Going Strange
RJF
Ross Farrar est un homme occupé. Outre une formidable carrière au sein de Ceremony, sans conteste l'un des groupes de punk hardcore les plus influents de sa génération avec lequel il continue de tourner, l'homme a également eu l'occasion de lancer Spice en 2020, autre side project à l'origine de deux remarquables albums de post-punk racé. Ces dernières années, il a aussi pu publier des livres de poésie, obtenir un diplôme de lettres à l'université de Syracuse et vient de devenir père pour la première fois. Fascinante trajectoire qu'il agrémente désormais avec Going Strange, un album solo sorti sous l'alias RJF, sans label ni battage médiatique.
Conçu juste après les sessions d'enregistrement du Better Treatment EP de Spice, cet album voit Ross Farrar embrasser pleinement l'aspect minimaliste de sa musique tout en ne s'écartant que peu des moments plus mélancoliques entrevus dans ses précédents projets. Ne vous fiez pas ici à l'artwork qui présente son frontman durant les early days complètement chaotiques de Ceremony, il n'y a ici pas de place pour les traditionnelles zouaveries inhérentes au punk hardcore. Présenté comme une longue piste de 47 minutes sur Spotify mais découpé en 10 pistes sur Bandcamp, Going Strange apparait comme une longue boucle poétique, pleine de mélancolie et emprunte de la même atmosphère que ce qu'on avait pu entendre sur The L-Shaped Man de Ceremony, à l'époque où Farrar traversait une période sombre, dans la foulée d'une douloureuse rupture amoureuse. C'est d'autant plus surprenant de retrouver cette vibe cafardeuse alors que les choses semblent désormais s'être améliorées dans la vie de son créateur.

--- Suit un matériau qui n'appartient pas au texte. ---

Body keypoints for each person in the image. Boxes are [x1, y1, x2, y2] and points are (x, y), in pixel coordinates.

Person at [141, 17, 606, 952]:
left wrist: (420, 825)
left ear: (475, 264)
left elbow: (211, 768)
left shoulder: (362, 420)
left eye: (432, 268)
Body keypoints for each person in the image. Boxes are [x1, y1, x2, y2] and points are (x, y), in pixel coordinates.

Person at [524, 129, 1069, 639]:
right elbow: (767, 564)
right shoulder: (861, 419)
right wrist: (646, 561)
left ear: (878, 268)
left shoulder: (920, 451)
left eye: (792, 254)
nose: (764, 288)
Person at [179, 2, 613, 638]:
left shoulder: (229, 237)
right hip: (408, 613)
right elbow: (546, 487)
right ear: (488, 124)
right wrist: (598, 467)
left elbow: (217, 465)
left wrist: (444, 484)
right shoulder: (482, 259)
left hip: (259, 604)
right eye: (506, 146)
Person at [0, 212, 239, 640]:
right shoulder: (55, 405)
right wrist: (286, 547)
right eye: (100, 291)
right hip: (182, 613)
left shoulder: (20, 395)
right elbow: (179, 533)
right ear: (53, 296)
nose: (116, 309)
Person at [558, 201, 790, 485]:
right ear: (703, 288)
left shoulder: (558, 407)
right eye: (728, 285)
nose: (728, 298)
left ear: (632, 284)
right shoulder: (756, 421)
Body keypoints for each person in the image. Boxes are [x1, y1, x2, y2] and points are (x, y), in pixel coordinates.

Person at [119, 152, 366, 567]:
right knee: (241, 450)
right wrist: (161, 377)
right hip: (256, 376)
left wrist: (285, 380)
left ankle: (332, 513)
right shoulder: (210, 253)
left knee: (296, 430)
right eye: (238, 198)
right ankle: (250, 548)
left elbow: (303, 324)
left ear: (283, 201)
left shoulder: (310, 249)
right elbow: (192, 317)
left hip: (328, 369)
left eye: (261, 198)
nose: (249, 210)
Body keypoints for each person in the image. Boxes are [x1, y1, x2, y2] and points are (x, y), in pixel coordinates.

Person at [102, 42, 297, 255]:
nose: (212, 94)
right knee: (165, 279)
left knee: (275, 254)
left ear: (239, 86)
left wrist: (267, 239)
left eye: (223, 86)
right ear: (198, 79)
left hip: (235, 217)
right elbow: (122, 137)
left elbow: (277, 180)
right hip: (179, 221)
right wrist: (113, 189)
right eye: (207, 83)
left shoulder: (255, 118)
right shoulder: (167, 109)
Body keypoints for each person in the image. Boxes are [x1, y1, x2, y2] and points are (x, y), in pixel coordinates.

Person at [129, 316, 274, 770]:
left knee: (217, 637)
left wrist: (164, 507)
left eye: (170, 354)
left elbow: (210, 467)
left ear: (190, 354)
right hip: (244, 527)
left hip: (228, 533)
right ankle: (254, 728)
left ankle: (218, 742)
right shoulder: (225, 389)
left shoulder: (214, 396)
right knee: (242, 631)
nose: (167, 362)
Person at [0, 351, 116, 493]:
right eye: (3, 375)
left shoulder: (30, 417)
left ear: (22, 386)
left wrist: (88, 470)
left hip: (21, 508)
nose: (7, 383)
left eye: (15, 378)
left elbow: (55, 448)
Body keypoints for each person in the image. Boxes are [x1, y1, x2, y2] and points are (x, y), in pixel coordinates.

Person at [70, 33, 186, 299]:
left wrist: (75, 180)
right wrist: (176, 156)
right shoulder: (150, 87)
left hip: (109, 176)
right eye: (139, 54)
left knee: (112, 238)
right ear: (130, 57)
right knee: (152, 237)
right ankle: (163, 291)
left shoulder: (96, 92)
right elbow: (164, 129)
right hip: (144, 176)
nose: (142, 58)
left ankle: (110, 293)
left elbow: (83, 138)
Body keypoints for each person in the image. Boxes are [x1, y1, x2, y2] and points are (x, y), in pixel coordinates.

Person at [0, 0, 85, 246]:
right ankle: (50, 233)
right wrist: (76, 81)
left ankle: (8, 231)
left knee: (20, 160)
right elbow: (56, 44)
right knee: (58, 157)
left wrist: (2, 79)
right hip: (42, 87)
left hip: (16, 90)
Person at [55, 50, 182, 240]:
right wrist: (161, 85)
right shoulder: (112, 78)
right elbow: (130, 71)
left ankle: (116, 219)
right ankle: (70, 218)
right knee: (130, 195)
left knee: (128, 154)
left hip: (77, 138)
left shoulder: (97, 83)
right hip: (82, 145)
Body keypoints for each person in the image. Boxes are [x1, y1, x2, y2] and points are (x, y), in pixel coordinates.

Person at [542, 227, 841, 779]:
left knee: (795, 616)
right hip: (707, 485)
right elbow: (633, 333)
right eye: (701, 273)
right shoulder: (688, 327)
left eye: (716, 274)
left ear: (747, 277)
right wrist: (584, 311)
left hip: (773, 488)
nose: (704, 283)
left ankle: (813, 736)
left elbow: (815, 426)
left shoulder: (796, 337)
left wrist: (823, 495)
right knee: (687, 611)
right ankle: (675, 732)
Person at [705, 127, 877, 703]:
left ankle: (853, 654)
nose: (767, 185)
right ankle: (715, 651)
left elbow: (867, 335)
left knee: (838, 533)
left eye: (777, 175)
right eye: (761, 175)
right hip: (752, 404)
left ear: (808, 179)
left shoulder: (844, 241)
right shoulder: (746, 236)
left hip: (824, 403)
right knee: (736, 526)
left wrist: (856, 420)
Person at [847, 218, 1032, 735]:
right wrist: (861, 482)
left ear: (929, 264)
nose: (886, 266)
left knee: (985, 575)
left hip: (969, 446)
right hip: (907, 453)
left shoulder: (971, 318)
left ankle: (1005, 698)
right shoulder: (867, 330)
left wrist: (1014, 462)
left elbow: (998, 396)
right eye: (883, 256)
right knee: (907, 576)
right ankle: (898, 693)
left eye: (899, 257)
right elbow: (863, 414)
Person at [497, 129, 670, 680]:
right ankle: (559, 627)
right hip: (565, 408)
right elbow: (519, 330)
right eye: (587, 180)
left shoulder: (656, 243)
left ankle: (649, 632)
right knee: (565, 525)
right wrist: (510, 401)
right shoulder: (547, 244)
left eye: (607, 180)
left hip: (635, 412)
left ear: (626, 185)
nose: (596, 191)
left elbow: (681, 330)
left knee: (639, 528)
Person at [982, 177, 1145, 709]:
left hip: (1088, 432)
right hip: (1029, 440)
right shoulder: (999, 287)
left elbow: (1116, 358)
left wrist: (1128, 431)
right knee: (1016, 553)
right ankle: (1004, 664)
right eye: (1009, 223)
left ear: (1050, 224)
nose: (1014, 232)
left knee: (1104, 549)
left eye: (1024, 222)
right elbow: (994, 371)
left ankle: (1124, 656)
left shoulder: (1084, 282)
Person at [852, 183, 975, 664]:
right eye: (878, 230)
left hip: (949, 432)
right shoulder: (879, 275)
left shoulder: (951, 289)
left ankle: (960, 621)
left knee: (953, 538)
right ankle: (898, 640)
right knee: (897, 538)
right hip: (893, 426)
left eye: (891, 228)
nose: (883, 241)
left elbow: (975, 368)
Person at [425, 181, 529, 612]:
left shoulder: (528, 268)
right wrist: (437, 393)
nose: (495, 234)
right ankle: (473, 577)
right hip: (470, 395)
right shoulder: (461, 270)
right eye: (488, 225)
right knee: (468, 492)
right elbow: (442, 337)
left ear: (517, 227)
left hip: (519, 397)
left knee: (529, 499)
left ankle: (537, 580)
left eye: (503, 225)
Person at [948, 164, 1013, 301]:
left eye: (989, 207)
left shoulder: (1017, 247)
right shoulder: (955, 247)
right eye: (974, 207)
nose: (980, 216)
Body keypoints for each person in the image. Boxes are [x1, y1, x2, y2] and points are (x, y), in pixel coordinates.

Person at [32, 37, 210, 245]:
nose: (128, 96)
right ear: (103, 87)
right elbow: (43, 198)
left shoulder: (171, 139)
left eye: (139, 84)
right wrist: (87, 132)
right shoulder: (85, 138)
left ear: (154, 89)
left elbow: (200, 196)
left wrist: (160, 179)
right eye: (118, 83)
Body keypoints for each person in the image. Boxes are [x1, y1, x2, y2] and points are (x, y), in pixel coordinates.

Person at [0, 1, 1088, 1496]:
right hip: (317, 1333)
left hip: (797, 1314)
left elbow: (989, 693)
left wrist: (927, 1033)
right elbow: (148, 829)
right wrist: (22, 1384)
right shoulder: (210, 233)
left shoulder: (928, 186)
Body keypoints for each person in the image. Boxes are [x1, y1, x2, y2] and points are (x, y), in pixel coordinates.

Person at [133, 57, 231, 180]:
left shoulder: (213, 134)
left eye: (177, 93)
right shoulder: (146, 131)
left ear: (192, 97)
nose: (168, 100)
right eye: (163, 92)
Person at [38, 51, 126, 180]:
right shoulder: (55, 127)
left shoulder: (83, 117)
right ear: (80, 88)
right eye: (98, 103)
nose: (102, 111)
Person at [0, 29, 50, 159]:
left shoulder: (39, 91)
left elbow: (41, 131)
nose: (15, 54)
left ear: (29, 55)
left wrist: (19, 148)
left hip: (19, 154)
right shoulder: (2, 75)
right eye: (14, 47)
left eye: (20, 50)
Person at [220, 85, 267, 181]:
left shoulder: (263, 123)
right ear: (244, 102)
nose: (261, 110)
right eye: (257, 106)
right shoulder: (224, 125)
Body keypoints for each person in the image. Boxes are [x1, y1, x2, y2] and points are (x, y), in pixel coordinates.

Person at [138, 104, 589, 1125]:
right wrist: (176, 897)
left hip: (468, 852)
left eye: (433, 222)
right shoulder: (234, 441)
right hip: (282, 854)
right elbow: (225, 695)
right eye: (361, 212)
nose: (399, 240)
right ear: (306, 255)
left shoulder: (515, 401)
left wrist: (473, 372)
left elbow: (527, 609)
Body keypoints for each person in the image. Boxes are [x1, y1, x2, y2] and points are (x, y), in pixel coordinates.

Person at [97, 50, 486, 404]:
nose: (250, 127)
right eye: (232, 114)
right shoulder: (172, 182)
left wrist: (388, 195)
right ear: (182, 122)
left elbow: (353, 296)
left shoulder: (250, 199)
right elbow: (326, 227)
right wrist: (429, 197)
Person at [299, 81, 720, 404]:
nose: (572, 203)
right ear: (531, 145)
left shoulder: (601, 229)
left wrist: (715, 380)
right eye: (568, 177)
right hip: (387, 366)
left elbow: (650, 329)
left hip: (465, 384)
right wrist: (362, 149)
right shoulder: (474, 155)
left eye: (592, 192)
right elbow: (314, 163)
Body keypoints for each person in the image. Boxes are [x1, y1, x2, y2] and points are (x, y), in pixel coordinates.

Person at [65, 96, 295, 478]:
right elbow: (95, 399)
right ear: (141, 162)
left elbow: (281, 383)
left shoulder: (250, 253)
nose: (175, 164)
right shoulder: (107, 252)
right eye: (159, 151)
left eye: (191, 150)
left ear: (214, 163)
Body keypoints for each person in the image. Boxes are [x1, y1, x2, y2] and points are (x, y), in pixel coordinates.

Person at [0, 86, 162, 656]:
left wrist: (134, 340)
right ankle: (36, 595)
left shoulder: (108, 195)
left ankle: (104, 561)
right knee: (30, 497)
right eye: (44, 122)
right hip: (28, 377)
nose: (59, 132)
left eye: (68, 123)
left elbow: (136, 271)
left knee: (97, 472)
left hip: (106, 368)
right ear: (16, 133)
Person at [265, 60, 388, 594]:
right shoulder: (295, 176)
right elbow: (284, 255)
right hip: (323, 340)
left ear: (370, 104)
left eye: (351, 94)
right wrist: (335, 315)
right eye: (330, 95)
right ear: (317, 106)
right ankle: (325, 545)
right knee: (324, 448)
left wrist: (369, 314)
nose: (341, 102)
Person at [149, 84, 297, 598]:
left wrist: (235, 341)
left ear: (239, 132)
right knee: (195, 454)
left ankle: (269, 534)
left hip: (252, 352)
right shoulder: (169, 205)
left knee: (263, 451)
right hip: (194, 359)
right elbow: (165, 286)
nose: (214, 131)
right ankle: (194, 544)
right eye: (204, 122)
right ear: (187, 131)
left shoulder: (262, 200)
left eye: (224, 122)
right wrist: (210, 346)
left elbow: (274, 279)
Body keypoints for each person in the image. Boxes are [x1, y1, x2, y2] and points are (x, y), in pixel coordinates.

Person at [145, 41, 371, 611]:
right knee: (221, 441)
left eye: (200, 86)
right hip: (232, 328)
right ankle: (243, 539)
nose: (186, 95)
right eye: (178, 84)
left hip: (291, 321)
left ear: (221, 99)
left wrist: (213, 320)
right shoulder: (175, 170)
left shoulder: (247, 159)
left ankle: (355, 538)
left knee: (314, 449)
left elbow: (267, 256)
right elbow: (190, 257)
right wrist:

Musicalement, tout est réduit à son strict minimum avec des morceaux dont la base se compose de lignes de basse en loop et de l'apport très discret de quelques notes de synthé, de saxophone çà et là ou de la guitare gracieuse d'Anthony Anzaldo (également membre de Ceremony). Sa voix est ici totalement apaisée et vient délicatement se poser, non sans une pointe de réverbération, sur des instrumentales épurées qui ne sont pas sans évoquer les premiers travaux de son ami Glitterer (le projet solo de Ned Russin de Title Fight) ou ceux d'un King Krule pour l'inquiétante étrangeté qui peut parfois s'en dégager. Cette aventure solo devrait en tout cas attiser votre curiosité si les œuvres des artistes précités vous sont familières. A l'image du tournant plus assagi pris par Ceremony ces dernières années, Farrar explore ici une facette différente de son univers. L'auteur semble par ailleurs se sentir bien dans cette radicalité et ce minimalisme, sans donner l’impression d’être perdu ou désarmé.
Et c'est bien là finalement la vraie valeur ajoutée de ce Going Strange sur lequel RJF tire profit au maximum du concept d’album solo : Seul avec ses idées, il fait ce qu’il sait faire à savoir chanter, jouer de quelques instruments et le tour est joué. Une vraie bonne surprise donc que ce disque sans concession, qui ne se contente pas d'un fan service aux accents punk et qui ne prolonge pas forcément les élucubrations post-punk / synthwave entrevues sur les derniers albums de son projet principal mais dont on perçoit tout de même lointainement les racines musicales. Farrar offre ici “autre chose”, alors que c’est trop souvent ce qu’oublient de proposer des artistes qui veulent prendre congé temporairement de leur activité principale.